_Aim of the task_. Which lines of the records contain "bold"? Collect every one of them.

>>>>>

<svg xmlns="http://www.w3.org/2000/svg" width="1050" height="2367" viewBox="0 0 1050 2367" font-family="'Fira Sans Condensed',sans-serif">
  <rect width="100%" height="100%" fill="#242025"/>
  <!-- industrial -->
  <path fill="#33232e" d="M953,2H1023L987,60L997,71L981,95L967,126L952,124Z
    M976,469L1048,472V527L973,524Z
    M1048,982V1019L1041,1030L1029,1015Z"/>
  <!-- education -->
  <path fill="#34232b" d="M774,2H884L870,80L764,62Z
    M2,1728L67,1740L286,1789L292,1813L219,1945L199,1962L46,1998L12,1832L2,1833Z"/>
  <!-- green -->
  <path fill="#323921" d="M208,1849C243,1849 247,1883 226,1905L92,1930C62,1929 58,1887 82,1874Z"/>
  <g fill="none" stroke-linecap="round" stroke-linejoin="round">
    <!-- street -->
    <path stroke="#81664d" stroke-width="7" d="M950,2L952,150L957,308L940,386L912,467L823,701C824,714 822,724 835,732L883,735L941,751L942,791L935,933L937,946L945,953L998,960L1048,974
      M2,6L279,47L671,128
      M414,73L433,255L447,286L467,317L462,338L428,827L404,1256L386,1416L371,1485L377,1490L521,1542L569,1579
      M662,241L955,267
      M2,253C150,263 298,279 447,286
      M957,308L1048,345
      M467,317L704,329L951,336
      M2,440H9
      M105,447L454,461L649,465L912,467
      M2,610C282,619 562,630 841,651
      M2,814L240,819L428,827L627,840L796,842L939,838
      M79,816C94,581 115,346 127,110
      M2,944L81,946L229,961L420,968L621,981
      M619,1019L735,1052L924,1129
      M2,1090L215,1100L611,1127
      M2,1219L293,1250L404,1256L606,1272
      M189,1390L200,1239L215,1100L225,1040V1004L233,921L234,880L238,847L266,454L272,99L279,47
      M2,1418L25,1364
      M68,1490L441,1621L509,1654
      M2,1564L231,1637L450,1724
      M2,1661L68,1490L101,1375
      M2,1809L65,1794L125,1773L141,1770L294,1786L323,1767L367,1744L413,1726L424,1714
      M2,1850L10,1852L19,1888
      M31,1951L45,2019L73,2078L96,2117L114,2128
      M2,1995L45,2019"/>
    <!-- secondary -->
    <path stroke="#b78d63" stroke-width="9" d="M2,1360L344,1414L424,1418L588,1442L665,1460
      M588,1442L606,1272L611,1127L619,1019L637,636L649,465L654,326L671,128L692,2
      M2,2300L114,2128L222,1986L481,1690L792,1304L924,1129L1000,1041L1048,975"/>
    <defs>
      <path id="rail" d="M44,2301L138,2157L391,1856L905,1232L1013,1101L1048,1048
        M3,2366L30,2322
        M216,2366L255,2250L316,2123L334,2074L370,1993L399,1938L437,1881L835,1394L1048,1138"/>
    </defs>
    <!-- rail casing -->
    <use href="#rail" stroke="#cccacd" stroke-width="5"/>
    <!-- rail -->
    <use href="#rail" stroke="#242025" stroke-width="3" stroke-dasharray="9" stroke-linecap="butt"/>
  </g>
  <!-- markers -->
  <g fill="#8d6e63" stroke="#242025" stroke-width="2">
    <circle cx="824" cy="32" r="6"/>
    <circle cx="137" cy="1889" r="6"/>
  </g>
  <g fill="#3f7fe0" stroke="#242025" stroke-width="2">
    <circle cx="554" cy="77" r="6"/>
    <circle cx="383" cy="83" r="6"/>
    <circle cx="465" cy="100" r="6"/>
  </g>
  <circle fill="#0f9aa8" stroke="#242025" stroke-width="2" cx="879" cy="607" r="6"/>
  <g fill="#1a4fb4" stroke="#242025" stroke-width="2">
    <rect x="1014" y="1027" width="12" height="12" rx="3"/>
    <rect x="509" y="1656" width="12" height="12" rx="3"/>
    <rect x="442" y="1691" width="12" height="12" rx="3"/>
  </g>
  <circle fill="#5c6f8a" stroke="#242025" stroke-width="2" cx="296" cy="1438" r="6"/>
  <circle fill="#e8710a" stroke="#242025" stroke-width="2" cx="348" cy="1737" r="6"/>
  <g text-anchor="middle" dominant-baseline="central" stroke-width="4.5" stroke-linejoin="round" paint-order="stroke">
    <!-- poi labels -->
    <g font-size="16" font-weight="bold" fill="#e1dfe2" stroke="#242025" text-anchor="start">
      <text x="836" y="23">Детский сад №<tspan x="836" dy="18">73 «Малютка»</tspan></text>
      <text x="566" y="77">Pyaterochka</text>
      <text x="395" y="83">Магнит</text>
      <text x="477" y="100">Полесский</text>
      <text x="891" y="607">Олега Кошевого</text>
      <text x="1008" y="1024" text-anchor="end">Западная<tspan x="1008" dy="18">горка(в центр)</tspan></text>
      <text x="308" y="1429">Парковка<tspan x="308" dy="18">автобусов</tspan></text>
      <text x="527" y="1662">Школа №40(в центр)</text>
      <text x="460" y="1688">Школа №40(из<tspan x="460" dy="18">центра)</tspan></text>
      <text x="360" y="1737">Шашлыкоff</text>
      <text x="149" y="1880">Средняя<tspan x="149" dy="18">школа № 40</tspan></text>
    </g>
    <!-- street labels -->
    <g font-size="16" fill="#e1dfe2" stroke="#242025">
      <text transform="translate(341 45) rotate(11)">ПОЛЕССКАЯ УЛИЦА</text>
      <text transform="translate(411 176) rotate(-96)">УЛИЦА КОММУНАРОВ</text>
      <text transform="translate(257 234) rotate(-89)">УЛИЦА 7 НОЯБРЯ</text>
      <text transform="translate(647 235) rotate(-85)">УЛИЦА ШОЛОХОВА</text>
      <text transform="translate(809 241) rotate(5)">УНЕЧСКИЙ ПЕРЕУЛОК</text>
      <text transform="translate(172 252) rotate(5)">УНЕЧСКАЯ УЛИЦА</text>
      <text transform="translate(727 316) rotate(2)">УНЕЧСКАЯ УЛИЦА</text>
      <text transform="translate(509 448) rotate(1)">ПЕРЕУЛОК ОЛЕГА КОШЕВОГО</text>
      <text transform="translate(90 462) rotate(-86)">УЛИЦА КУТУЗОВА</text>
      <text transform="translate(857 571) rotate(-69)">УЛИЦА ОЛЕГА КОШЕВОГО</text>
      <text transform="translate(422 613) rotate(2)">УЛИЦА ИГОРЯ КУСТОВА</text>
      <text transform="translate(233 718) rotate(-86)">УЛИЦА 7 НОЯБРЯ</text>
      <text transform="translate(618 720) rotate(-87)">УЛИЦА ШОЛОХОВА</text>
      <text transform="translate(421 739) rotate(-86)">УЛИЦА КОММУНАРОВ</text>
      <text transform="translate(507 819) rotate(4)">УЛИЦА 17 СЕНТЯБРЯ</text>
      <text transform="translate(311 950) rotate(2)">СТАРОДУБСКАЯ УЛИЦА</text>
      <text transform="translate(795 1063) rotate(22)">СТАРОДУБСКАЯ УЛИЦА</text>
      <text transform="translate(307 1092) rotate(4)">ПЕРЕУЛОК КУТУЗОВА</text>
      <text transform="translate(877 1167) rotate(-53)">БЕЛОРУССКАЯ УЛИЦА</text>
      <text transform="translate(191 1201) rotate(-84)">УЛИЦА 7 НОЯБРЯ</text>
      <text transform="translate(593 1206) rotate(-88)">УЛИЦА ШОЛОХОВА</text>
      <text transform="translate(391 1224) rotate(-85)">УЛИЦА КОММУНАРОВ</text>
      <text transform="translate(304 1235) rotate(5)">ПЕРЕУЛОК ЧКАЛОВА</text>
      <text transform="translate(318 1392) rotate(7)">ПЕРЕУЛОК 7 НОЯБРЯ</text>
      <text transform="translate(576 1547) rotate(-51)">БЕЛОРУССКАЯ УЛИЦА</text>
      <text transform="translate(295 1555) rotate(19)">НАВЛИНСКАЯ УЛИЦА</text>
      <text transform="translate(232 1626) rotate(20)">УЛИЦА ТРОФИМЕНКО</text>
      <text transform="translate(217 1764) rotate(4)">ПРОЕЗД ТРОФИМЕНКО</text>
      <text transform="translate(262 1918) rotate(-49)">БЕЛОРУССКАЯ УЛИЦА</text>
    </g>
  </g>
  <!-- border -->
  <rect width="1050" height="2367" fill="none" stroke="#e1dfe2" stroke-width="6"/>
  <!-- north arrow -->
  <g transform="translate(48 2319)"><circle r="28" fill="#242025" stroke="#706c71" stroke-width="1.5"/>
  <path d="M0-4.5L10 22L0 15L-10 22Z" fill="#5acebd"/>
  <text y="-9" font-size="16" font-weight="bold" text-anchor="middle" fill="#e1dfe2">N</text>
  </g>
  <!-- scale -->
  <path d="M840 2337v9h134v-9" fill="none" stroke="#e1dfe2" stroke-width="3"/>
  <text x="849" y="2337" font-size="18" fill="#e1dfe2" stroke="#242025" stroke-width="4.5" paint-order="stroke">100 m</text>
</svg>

<<<<<

_Answer space_.
    <g font-size="16" font-weight="bold" fill="#e1dfe2" stroke="#242025" text-anchor="start">
  <text y="-9" font-size="16" font-weight="bold" text-anchor="middle" fill="#e1dfe2">N</text>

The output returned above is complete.